Entretanto, para adquirir esse benefício de carência estendida, é necessário cumprir alguns requisitos: (i) estar devidamente matriculado em uma residência vinculada à Comissão Nacional de Residência Médica (CNRM); (ii) estar matriculado em uma residência considerada como “especialidade prioritária” pelo Ministério da Saúde.


Dentre as especialidades prioritárias, estão a Clínica Médica, Cirurgia Geral, Ginecologia, Pediatria, entre outras. 


Ocorre que, em muitos casos, o pedido de carência estendida pode vir a ser negado administrativamente, principalmente quando o residente já possuir algum tempo de formação.

 
Isso com base na Portaria Normativa nº 7/2013 do MEC, que estabelece regras gerais para a concessão da carência estendida:

CONTRATO DO ANTIGO FIES (firmado antes de 2018.2): se a solicitação se der até o 18º mês após a formatura do beneficiário, que coincide com o prazo de carência concedido para início do pagamento das parcelas de amortização do financiamento;


CONTRATO DO NOVO FIES (firmado a partir de 2018.2): se a solicitação se der até o 1º mês seguinte à formatura (no novo FIES o beneficiário deve começar a pagar as parcelas de amortização imediatamente após a formatura), o que significa, em tese, que o médico já deve estar aprovado na residência assim que formado.

Vale esclarecer a principal diferença entre o “Antigo FIES” (firmado antes do segundo semestre de 2018) e “Novo FIES” (firmado após o segundo semestre de 2018): no “Antigo FIES”, a carência estendida haveria de ser solicitada até 18 meses da graduação e no “Novo FIES” até o primeiro mês seguinte à formatura. 
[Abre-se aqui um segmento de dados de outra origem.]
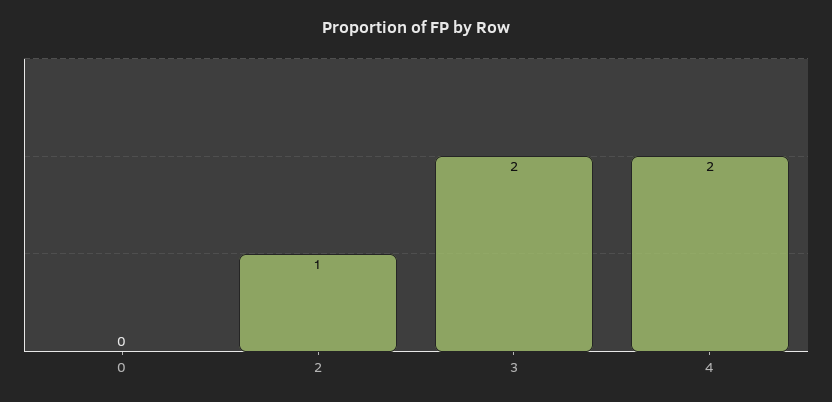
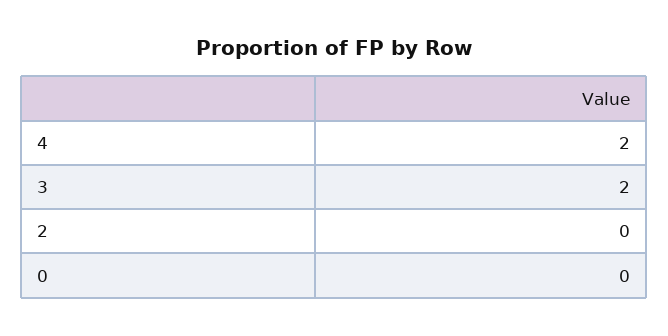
2: 1 -> 0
Entretanto, os Tribunais têm decidido que o médico residente pode requerer a carência estendida do FIES a qualquer tempo, não necessariamente imediatamente após a formatura.


De acordo com o entendimento do Tribunal Regional Federal da 1ª Região, “o direito à extensão do período de carência, quando preenchidos os requisitos legais, independe do transcurso do prazo de carência e do início do prazo para a amortização das parcelas, previstos no contrato, em atenção à finalidade da legislação de regência de estimular a especialização médica” (autos 1001057-06.2017.4.01.4000).


Em conclusão, a carência estendida do FIES para médicos residentes visa a incentivar a especialização mediante flexibilização de sua obrigação financeira durante a residência. E a interpretação dada pelos Tribunais tem favorecido os médicos residentes ao admitir a solicitação desse benefício a qualquer tempo, desde que os requisitos legais sejam cumpridos.